Number Sense and the Common Core: Rudimentary Math Skills

Number Sense is King.

A child's development of number sense is of utmost importance. Not only does it predict a student's future success in mathematics, it may also predict future success in literacy. Because of it's importance, early Number Sense should be one of the primary focuses of any kindergarten program. "Unfortunately, too many traditional programs move directly from [the rudimentary concepts of math] to addition and subtraction, leaving students with a very limited collection of ideas about number to bring to these new topics. The result is often that children continue to count by ones to solve simple story problems and have difficulty mastering basic facts. Early number sense development should demand significantly more attention than it is given in most traditional K-2 programs" (Walle and Lovin 2006).

One benefit of the Common Core, is that we, as teachers, do not (and should not) have to depend on textbook companies to interpret the Common Core for us, we can use the Core itself as the basis for our teaching, and all of the concepts listed on the Core (except for measurement and geometry) fit squarely into one or more of the areas that constitute Number Sense.

Rudimentary Math Skills


Counting is not a component of number sense, but I mention it here because it is one of the rudimentary concepts that a child needs to develop before they begin to work with numbers. I am referring here to counting by rote, or memorizing the number names and their sequence. The following songs teach rote counting.

The following Common Core standard refers to rote counting:

Count to 100 by ones and by tens.

One-to-One Correspondence

A rudimentary concept, one-to-one correspondence (as explained in the following video) is a child's ability to match their rote counting sequence to one and only one object that they are counting. Some children arrive in kindergarten with this ability, but many do not.

This Common Core standard is referring to as one-to-one correspondence:

When counting objects, say the number names in the standard order, pairing each object with one and only one number name and each number name with one and only one object.

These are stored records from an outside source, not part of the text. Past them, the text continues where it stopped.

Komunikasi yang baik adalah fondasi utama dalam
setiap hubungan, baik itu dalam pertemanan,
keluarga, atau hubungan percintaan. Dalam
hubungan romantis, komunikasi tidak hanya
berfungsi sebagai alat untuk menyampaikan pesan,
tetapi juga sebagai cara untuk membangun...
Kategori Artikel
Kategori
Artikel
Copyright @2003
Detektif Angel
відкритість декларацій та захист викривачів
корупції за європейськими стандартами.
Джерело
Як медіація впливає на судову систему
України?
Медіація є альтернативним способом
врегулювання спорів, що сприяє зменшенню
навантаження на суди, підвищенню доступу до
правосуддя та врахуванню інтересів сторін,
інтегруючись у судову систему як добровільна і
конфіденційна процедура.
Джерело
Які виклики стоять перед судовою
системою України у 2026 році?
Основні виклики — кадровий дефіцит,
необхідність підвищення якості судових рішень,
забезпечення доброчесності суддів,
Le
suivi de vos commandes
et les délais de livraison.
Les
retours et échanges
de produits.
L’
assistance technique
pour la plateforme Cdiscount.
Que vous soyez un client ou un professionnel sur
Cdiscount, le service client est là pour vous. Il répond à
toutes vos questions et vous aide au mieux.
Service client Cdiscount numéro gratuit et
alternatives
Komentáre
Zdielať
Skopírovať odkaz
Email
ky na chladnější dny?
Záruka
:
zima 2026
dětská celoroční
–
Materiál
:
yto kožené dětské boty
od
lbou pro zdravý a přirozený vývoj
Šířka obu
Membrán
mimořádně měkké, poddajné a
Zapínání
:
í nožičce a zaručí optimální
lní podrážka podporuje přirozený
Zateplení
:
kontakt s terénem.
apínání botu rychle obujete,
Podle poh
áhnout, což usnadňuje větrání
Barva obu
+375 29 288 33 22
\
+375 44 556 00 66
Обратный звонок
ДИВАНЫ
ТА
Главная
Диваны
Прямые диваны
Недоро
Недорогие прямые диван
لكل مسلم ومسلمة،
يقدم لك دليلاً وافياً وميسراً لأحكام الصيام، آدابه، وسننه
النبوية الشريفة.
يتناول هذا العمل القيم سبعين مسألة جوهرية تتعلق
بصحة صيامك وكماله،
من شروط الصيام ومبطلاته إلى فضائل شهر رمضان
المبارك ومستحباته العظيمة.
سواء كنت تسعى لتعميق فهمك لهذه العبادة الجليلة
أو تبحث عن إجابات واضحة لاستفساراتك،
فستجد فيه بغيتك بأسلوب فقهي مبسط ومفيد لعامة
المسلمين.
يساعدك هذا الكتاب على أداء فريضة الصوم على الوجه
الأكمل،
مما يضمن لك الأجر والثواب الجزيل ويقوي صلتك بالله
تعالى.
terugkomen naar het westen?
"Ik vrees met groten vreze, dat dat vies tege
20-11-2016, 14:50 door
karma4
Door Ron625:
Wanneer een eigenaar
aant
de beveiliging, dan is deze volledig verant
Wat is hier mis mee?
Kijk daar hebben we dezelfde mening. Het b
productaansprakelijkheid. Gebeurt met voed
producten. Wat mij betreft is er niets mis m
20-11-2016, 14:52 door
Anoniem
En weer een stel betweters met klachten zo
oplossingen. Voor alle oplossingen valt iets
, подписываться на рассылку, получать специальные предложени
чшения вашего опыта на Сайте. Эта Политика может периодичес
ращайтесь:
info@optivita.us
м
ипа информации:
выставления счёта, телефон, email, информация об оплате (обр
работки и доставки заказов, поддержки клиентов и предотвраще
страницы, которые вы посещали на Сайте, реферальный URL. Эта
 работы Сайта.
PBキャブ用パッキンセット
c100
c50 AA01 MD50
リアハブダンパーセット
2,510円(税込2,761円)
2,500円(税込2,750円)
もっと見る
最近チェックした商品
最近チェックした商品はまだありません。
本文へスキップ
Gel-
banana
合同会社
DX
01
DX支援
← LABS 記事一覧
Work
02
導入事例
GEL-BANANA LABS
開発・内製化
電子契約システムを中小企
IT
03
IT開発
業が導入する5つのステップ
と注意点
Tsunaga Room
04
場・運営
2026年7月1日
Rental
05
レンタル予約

This Common Core standard involves one-to-one correspondence, however, it is important to remember that standards like this include writing skills, and, therefore, are not wholly mathematical. A child's fine motor development should be taken into account, and the methodology of teaching writing skills should be used:

Write numbers from 0 to 20. Represent a number of objects with a written numeral 0-20 (with 0 representing a count of no objects).

Conservation of Number

Another foundational skill is an understanding that the organization of a group of objects does not change the amount of objects. The following child is struggling with conservation of number:

"What children see plays an important part in their understanding of the world... When adults watch a child count out eight objects and then say that there are more than eight when the objects are spread out, it is often difficult to understand how the child is thinking. However, imagine some situations in which we adults are also fooled by our perceptions. Thirty adults in a room may seem, even to us, like more people than if we saw thirty children in that same room. If we don't actually count, our estimate of the number of people might reflect that general impression. Our experiences over long periods of time have taught us to check our perceptions and trust our logic when perception and logic contradict each other. Children, however, are still tied strongly to their perception. They need many different experiences, along with maturation, before they understand what we describe as conservation of number" (Richardson 1999).

When we involve children in activities that develop number conservation, we are working the following Common Core standards:

Understand that the last number name said tells the number of objects counted. The number of objects is the same regardless of their arrangement or the order in which they were counted.

Count to answer "how many?" questions about as many as 20 things arranged in a line, a rectangular array, or a circle, or as many as 10 things in a scattered configuration; given a number from 1-20, count out that many objects.